Comment 10 Neil Horman 2007-01-23 19:44:05 UTC
Ok, it does appear the addition of the /dev/null redirection on kexec regressed
this.  I don'tthink we need a whole separate log facility to catch this though.
 The following patch should work just fine.  Please test and confirm

Comment 11 Neil Horman 2007-01-23 19:47:07 UTC
Created attachment 146345 [details]
patch to log output of kexec on error

Comment 12 Amul Shah 2007-01-23 20:49:38 UTC
Neil, you're right we don't need the added logging complexity. Thanks for the
simpler fix. The change works, I can see the error in /var/log/messages.

I assume this change will make it into 5.1 correct?

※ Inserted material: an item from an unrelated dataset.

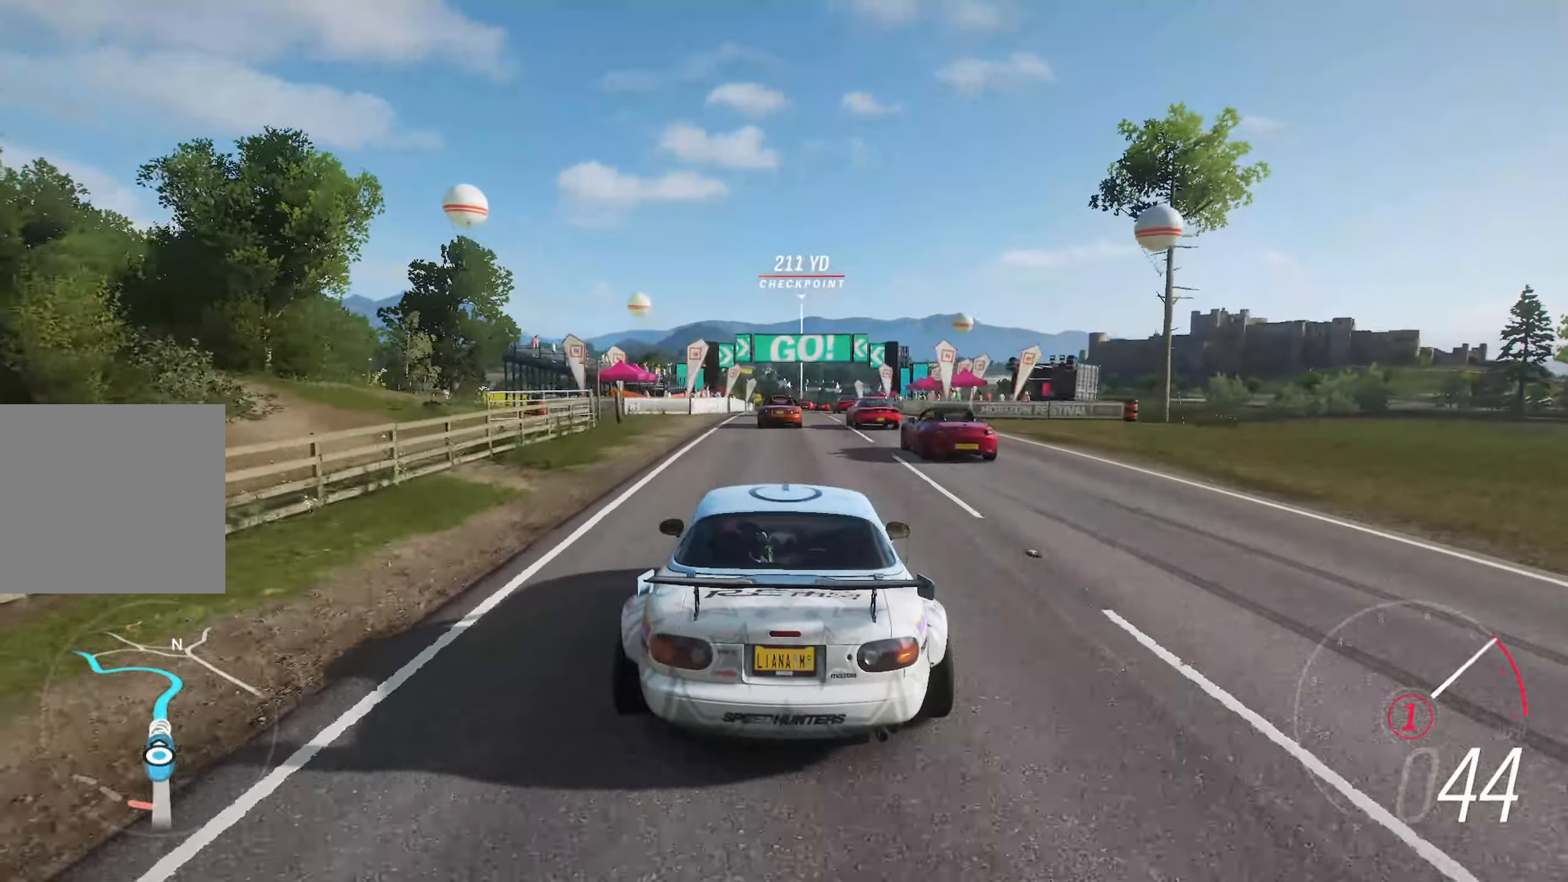
{"buttons": ["B", "R2"], "left_stick": "center", "right_stick": "center", "events": [[417, "B", "down"]]}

Comment 13 Jay Turner 2007-01-26 02:20:04 UTC
Retargeting for 5.1.  Also throwing back into Assigned, as this patch hasn't
been incorporated into a package build.

Comment 14 Neil Horman 2007-01-26 19:24:51 UTC
fixed in -164.el5.  Thanks!

Comment 15 Jay Turner 2007-02-13 17:05:53 UTC
kexec-tools-1.101-164.el5 included in 20070208.0 trees.